BEGIN Data for processing
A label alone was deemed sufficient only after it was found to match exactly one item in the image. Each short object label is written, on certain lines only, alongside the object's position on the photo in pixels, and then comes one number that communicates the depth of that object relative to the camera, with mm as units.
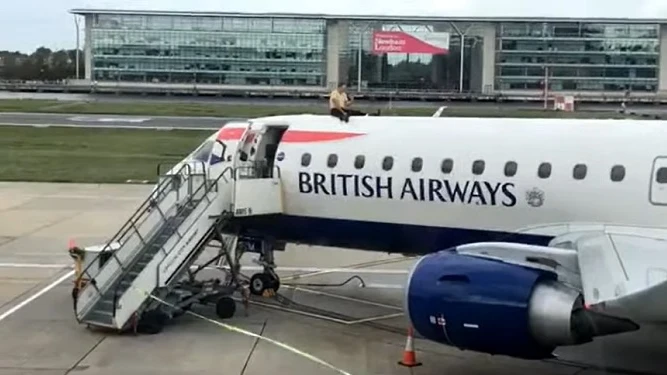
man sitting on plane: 20062
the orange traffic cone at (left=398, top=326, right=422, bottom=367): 15486
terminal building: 145750
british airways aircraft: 13055
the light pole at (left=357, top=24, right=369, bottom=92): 146875
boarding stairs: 17812
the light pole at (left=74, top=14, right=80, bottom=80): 161250
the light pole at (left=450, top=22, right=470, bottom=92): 147250
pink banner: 146000
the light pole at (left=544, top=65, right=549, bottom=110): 133125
END Data for processing
### Instructions for the task
Would you return the entries verbatim, minus any images?

### Output for this exercise
A label alone was deemed sufficient only after it was found to match exactly one item in the image. Each short object label is written, on certain lines only, alongside the object's position on the photo in pixels, and then comes one number that communicates the depth of that object relative to the camera, with mm as units.
man sitting on plane: 20062
the orange traffic cone at (left=398, top=326, right=422, bottom=367): 15486
terminal building: 145750
british airways aircraft: 13055
the light pole at (left=357, top=24, right=369, bottom=92): 146875
boarding stairs: 17812
the light pole at (left=74, top=14, right=80, bottom=80): 161250
the light pole at (left=450, top=22, right=470, bottom=92): 147250
pink banner: 146000
the light pole at (left=544, top=65, right=549, bottom=110): 133125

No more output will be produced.